---------- TEXT EXCERPT ----------

GPU
Monitor GPU utilization and manage GPU memory on edge nodes.
Edge endpoints accept your pg_* API key as a bearer token. See Authentication for details. The cURL examples below pin Toronto (yto-01) for concreteness — substitute another region or discover the fastest one via GET https://autorouter.polargrid.ai/v1/route. See API Overview for both patterns.
Operator-only. /v1/gpu/* requires a superadmin-scoped credential, issued only to PolarGrid operators. Standard pg_* API keys receive 403 Forbidden. These endpoints act on node-global, multi-tenant GPU state — they are documented for operator reference, not customer inference traffic.
Get GPU Status
Get detailed GPU status including memory, utilization, and temperature.

---------- ENTRIES SHOWN ----------

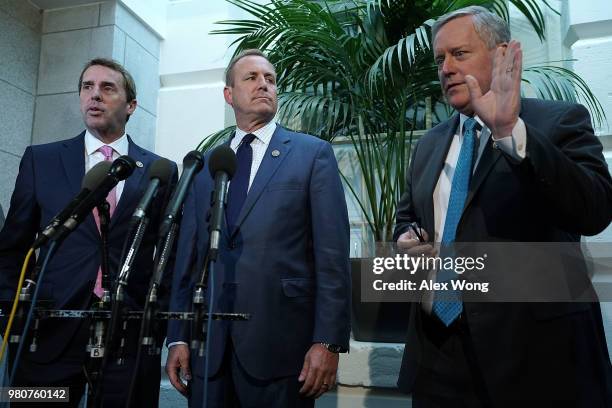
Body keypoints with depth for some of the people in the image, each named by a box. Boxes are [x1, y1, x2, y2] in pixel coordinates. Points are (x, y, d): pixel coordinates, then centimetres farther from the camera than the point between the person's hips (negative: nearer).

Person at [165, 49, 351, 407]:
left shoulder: (313, 153, 1)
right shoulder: (203, 166, 13)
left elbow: (332, 255, -5)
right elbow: (189, 256, 11)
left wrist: (328, 340, -11)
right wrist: (179, 336, 6)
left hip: (280, 341, -3)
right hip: (209, 342, 4)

----------

- [DESCRIPTION OF THE TASK]
Repeat the passage from the GPU monitoring page above, from the words "Edge endpoints accept" up to and including the words "utilization, and temperature.".

- [EXERCISE ANSWER]
Edge endpoints accept your pg_* API key as a bearer token. See Authentication for details. The cURL examples below pin Toronto (yto-01) for concreteness — substitute another region or discover the fastest one via GET https://autorouter.polargrid.ai/v1/route. See API Overview for both patterns.
Operator-only. /v1/gpu/* requires a superadmin-scoped credential, issued only to PolarGrid operators. Standard pg_* API keys receive 403 Forbidden. These endpoints act on node-global, multi-tenant GPU state — they are documented for operator reference, not customer inference traffic.
Get GPU Status
Get detailed GPU status including memory, utilization, and temperature.